Crunch time for LOBO derivatives

13 November 2023/No Comments
By Nick Dunbar

There are two kinds of options in finance. There are those traded as financial instruments, and priced using the Black-Scholes formula or more complex equivalents. Then there are options embedded in financial contracts, which are not traded and have to be modelled.

At the 50th anniversary of Fischer Black and Myron Scholes’ ground-breaking paper in 1973, the first kind of options have become background noise in the financial system, with trillion dollar trading volume and market size. But the second kind of option only rears its head when something unexpected happens – not the volatility that is priced by the market, but a sea-change in conditions that affects everything. The kind of change that makes people ask, ‘what are my options?’

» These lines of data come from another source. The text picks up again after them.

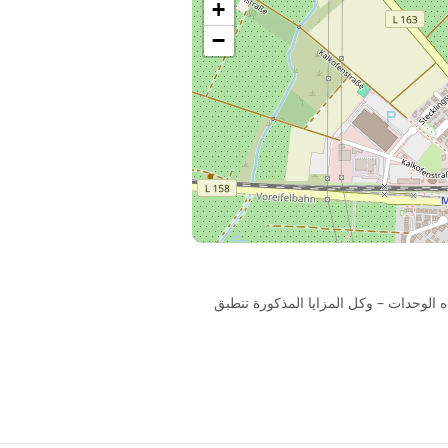
+
−
كان الإقامة واحدة من هذه الوحدات – وكل المزايا المذكورة تنطبق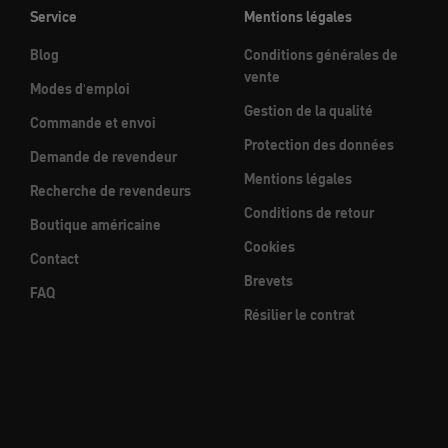
Service
Mentions légales
Blog
Conditions générales de
vente
Modes d'emploi
Gestion de la qualité
Commande et envoi
Protection des données
Demande de revendeur
Mentions légales
Recherche de revendeurs
Conditions de retour
Boutique américaine
Cookies
Contact
Brevets
FAQ
Résilier le contrat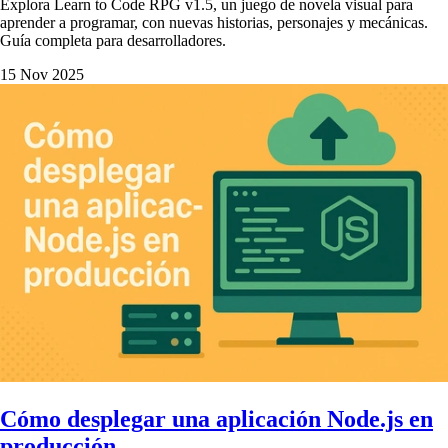
Explora Learn to Code RPG v1.5, un juego de novela visual para
aprender a programar, con nuevas historias, personajes y mecánicas.
Guía completa para desarrolladores.
15 Nov 2025
Cómo desplegar una aplicación Node.js en
producción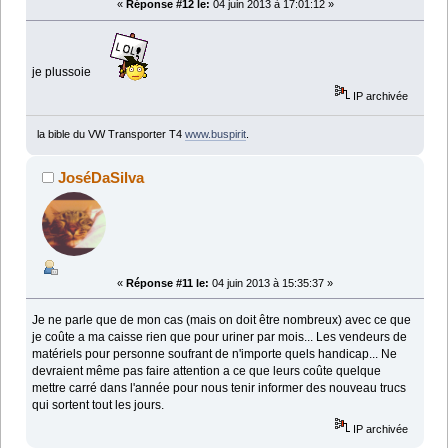
«
Réponse #12 le:
04 juin 2013 à 17:01:12 »
je plussoie
IP archivée
la bible du VW Transporter T4
www.buspirit
.
JoséDaSilva
«
Réponse #11 le:
04 juin 2013 à 15:35:37 »
Je ne parle que de mon cas (mais on doit être nombreux) avec ce que
je coûte a ma caisse rien que pour uriner par mois... Les vendeurs de
matériels pour personne soufrant de n'importe quels handicap... Ne
devraient même pas faire attention a ce que leurs coûte quelque
mettre carré dans l'année pour nous tenir informer des nouveau trucs
qui sortent tout les jours.
IP archivée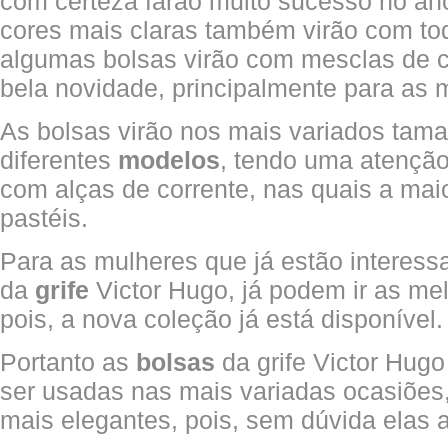
com certeza farão muito sucesso no an
cores mais claras também virão com tod
algumas bolsas virão com mesclas de c
bela novidade, principalmente para as 
As bolsas virão nos mais variados tam
diferentes
modelos
, tendo uma atenção
com alças de corrente, nas quais a maio
pastéis.
Para as mulheres que já estão interes
da
grife
Victor Hugo, já podem ir as mel
pois, a nova coleção já está disponível.
Portanto as
bolsas
da grife Victor Hug
ser usadas nas mais variadas ocasiões,
mais elegantes, pois, sem dúvida elas a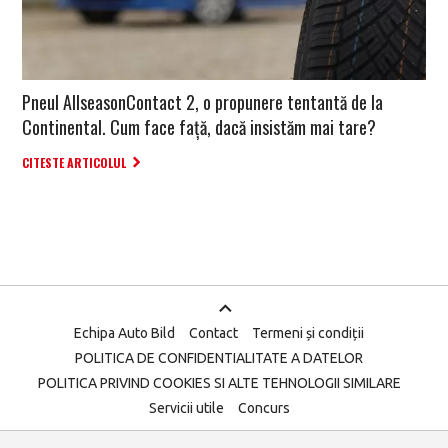
Pneul AllseasonContact 2, o propunere tentantă de la
Continental. Cum face față, dacă insistăm mai tare?
CITESTE ARTICOLUL
Echipa Auto Bild
Contact
Termeni și condiții
POLITICA DE CONFIDENTIALITATE A DATELOR
POLITICA PRIVIND COOKIES SI ALTE TEHNOLOGII SIMILARE
Servicii utile
Concurs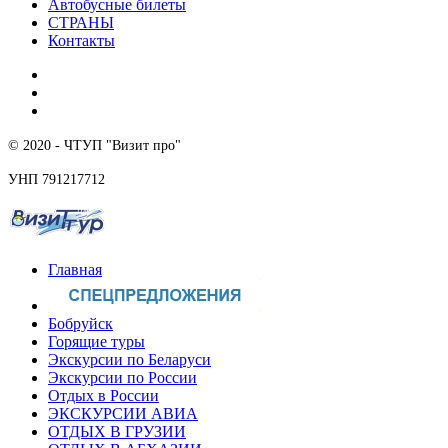
Автобусные билеты
СТРАНЫ
Контакты
© 2020 - ЧТУП "Визит про"
УНП 791217712
Главная
Бобруйск
Горящие туры
Экскурсии по Беларуси
Экскурсии по России
Отдых в России
ЭКСКУРСИИ АВИА
ОТДЫХ В ГРУЗИИ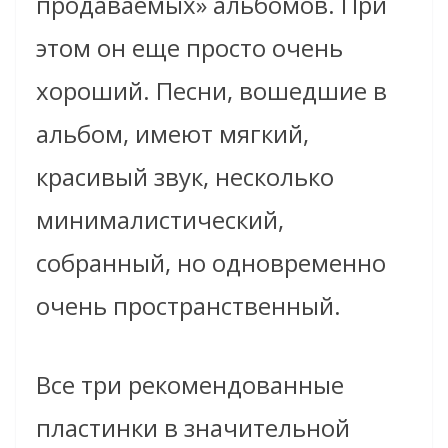
продаваемых» альбомов. При
этом он еще просто очень
хороший. Песни, вошедшие в
альбом, имеют мягкий,
красивый звук, несколько
минималистический,
собранный, но одновременно
очень пространственный.
Все три рекомендованные
пластинки в значительной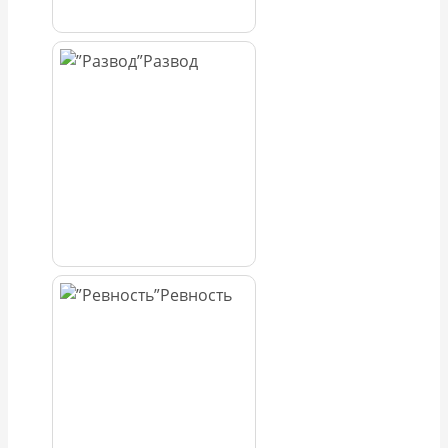
Развод
Ревность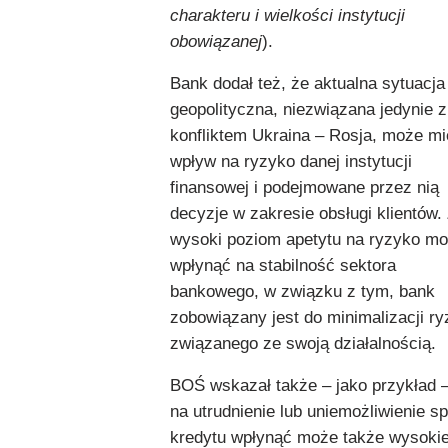
charakteru i wielkości instytucji
obowiązanej
).
Bank dodał też, że aktualna sytuacja
geopolityczna, niezwiązana jedynie z
konfliktem Ukraina – Rosja, może m
wpływ na ryzyko danej instytucji
finansowej i podejmowane przez nią
decyzje w zakresie obsługi klientów.
wysoki poziom apetytu na ryzyko m
wpłynąć na stabilność sektora
bankowego, w związku z tym, bank
zobowiązany jest do minimalizacji r
związanego ze swoją działalnością.
BOŚ wskazał także – jako przykład 
na utrudnienie lub uniemożliwienie sp
kredytu wpłynąć może także wysoki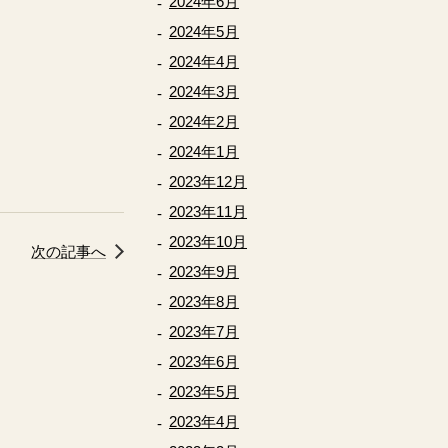
2024年6月
2024年5月
2024年4月
2024年3月
2024年2月
2024年1月
2023年12月
2023年11月
2023年10月
次の記事へ
2023年9月
2023年8月
2023年7月
2023年6月
2023年5月
2023年4月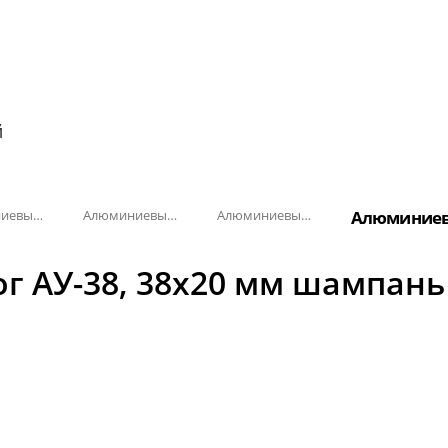
й
Алюминиевый угол-порог с резиновой вставкой
Алюминиевый угол-порог АУ-38, 38x20 мм
Алюминиевый угол-порог АУ-38, 38x20 мм Анодированные
Алюминиевы
г АУ-38, 38x20 мм шампань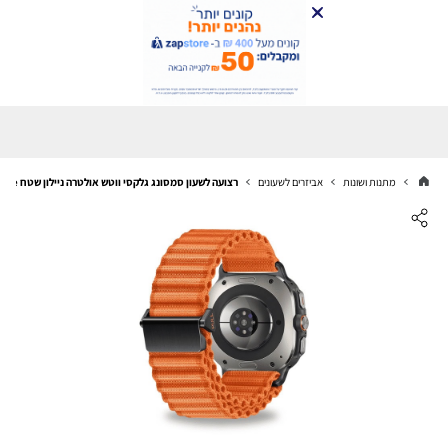
מתנות ושונות
אביזרים לשעונים
רצועה לשעון סמסונג גלקסי ווטש אולטרה ניילון שטח Orange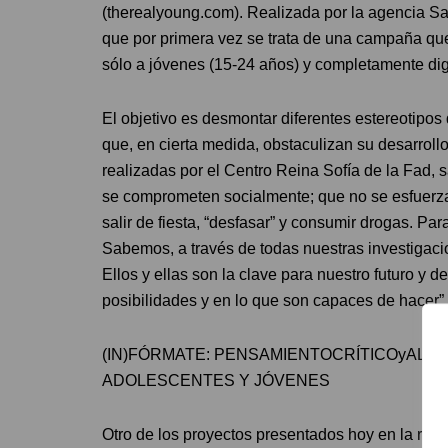
(therealyoung.com). Realizada por la agencia S
que por primera vez se trata de una campaña que 
sólo a jóvenes (15-24 años) y completamente digi
El objetivo es desmontar diferentes estereotipos
que, en cierta medida, obstaculizan su desarrollo
realizadas por el Centro Reina Sofía de la Fad,
se comprometen socialmente; que no se esfuerzan,
salir de fiesta, “desfasar” y consumir drogas. Par
Sabemos, a través de todas nuestras investigaci
Ellos y ellas son la clave para nuestro futuro y
posibilidades y en lo que son capaces de hacer”.
(IN)FÓRMATE: PENSAMIENTOCRÍTICOyALFA
ADOLESCENTES Y JÓVENES
Otro de los proyectos presentados hoy en la reun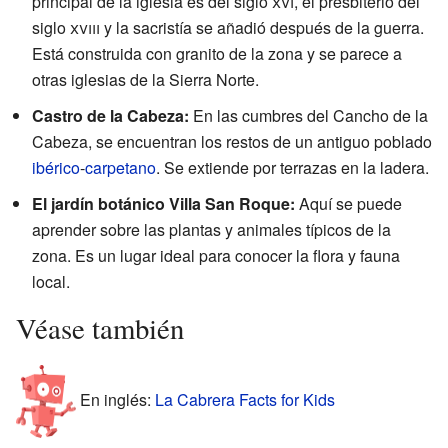
principal de la iglesia es del siglo
xvi
, el presbiterio del
siglo
xviii
y la sacristía se añadió después de la guerra.
Está construida con granito de la zona y se parece a
otras iglesias de la Sierra Norte.
Castro de la Cabeza:
En las cumbres del Cancho de la
Cabeza, se encuentran los restos de un antiguo poblado
ibérico
-
carpetano
. Se extiende por terrazas en la ladera.
El jardín botánico Villa San Roque:
Aquí se puede
aprender sobre las plantas y animales típicos de la
zona. Es un lugar ideal para conocer la flora y fauna
local.
Véase también
En inglés:
La Cabrera Facts for Kids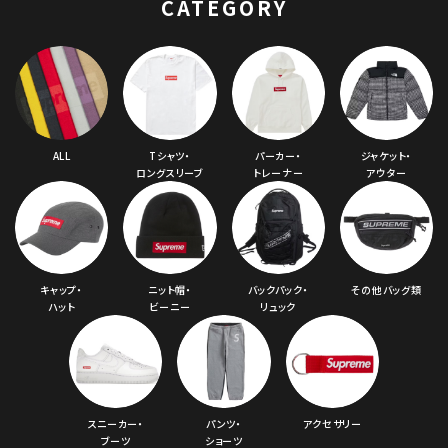
CATEGORY
ALL
Tシャツ・
パーカー・
ジャケット・
ロングスリーブ
トレーナー
アウター
キャップ・
ニット帽・
バックパック・
その他バッグ類
ハット
ビーニー
リュック
スニーカー・
パンツ・
アクセサリー
ブーツ
ショーツ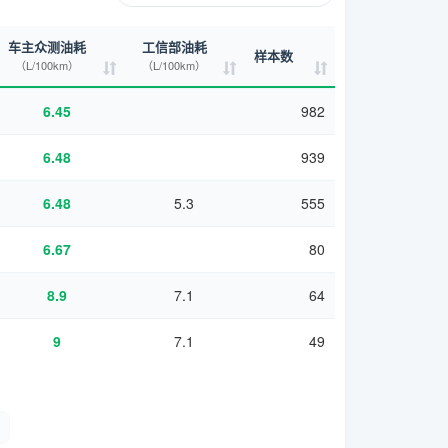
车主众测油耗
工信部油耗
样本数
（L/100km）
（L/100km）
6.45
982
6.48
939
6.48
5.3
555
6.67
80
8.9
7.1
64
9
7.1
49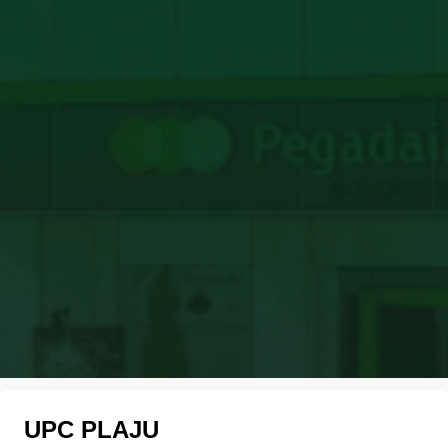
UPC PLAJU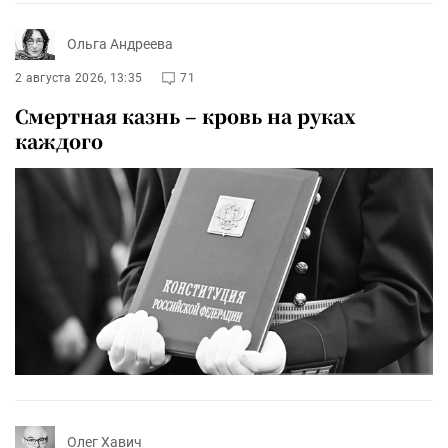
Ольга Андреева
2 августа 2026, 13:35
71
Смертная казнь – кровь на руках
каждого
Олег Хавич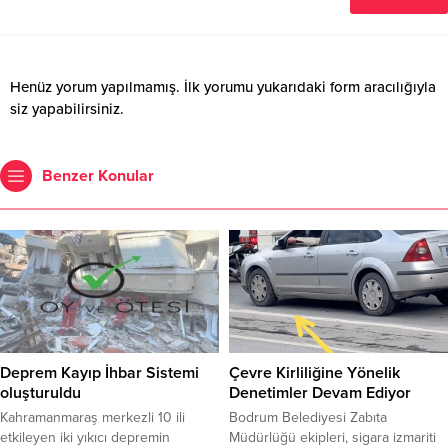
Henüz yorum yapılmamış. İlk yorumu yukarıdaki form aracılığıyla
siz yapabilirsiniz.
Benzer Konular
Deprem Kayıp İhbar Sistemi
Çevre Kirliliğine Yönelik
oluşturuldu
Denetimler Devam Ediyor
Kahramanmaraş merkezli 10 ili
Bodrum Belediyesi Zabıta
etkileyen iki yıkıcı depremin
Müdürlüğü ekipleri, sigara izmariti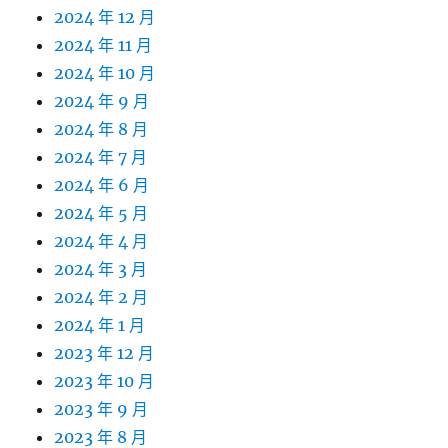
2024 年 12 月
2024 年 11 月
2024 年 10 月
2024 年 9 月
2024 年 8 月
2024 年 7 月
2024 年 6 月
2024 年 5 月
2024 年 4 月
2024 年 3 月
2024 年 2 月
2024 年 1 月
2023 年 12 月
2023 年 10 月
2023 年 9 月
2023 年 8 月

Right now, that change is rising interest rates, which has had a massive impact on anyone who owns bonds or investments that resemble them. The longer dated the bond, the worse it gets. A UK gilt that was issued at the start of 2022, maturing in 2073, has lost two thirds of its value. It’s hard to believe that UK institutions have liabilities longer than that but they do.

Unlike gilts, these liabilities are no longer being created. They are ‘legacy assets’, more accurately dogs of the financial system that no-one wants to talk about any more.

Ever since 2014, I’ve been looking at a kind of bank loan once popular in UK local government: the Lender Option Borrower Option or LOBO loan.